The Basel Committee on Banking Supervision (BCBS) and the International Organization of Securities Commissions (IOSCO) have proposed a one-year deferral to the implementation of Phases 5 and 6 of the regulatory initial margin (IM) requirements (available here).

BCBS/IOSCO performs an advisory role and therefore confirmation of the extension by local regulators will be required. In the U.S. this would be effected by the U.S. Commodity Futures Trading Commission and in the EU by the three European Supervisory Authorities. We would expect these local regulators to follow the guidance of BCBS/IOSCO and therefore, assuming that this is the case the implementation dates will be deferred as follows:

  • Phase 5 ($/€50bn Average Aggregate Notional Amount (AANA)). Deferral from 1 September 2020 to 1 September 2021; and
  • Phase 6 ($/€8bn AANA).
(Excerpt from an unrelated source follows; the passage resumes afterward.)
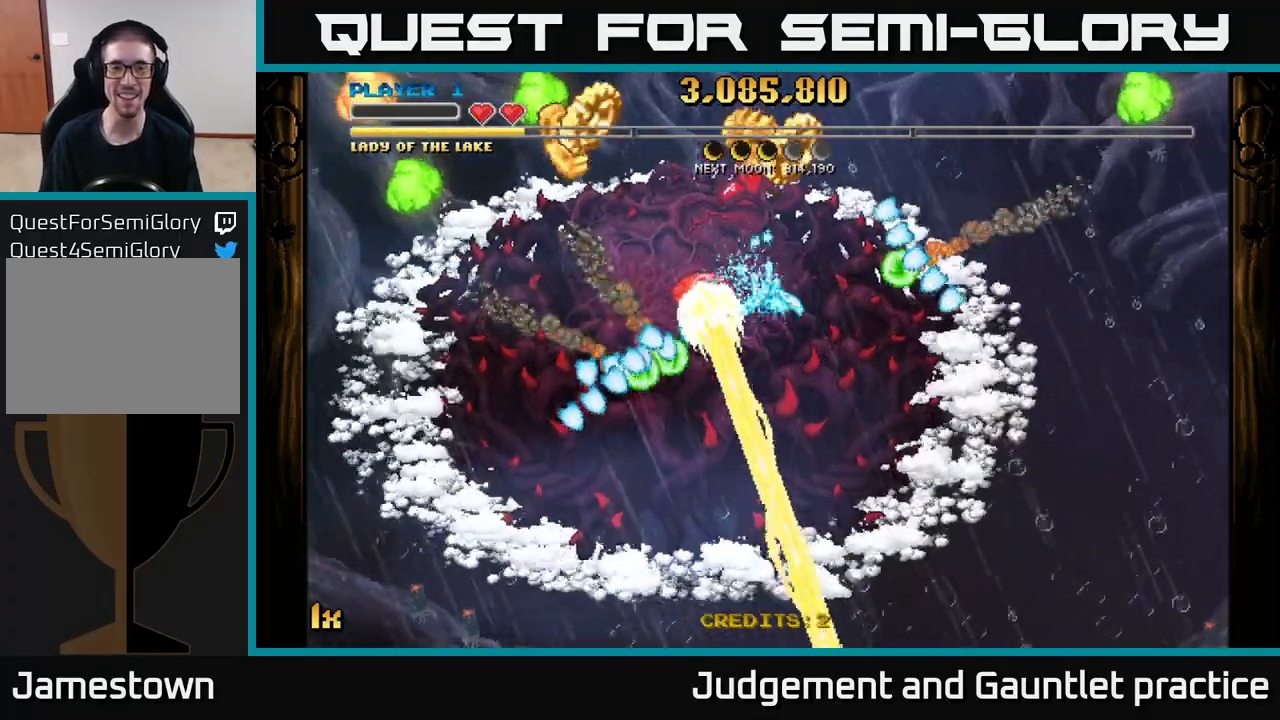
{"buttons": ["A"], "left_stick": "up", "events": [[83, "left_stick", "down"], [267, "left_stick", "left"], [333, "left_stick", "up"]]}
Deferral from 1 September 2021 to 1 September 2022.

In justifying the need for the deferral BCBS/IOSCO noted that: "In light of the significant challenges posed by Covid-19, including the displacement of staff and the need for firms to focus resources on managing risks associated with current market volatility, the Committee and IOSCO have agreed to extend the deadline for completing the final two implementation phases of the margin requirements for non-centrally cleared derivatives, by one year. This extension will provide additional operational capacity for firms to respond to the immediate impact of Covid-19 and at the same time, facilitate covered entities to act diligently to comply with the requirements by the revised deadline."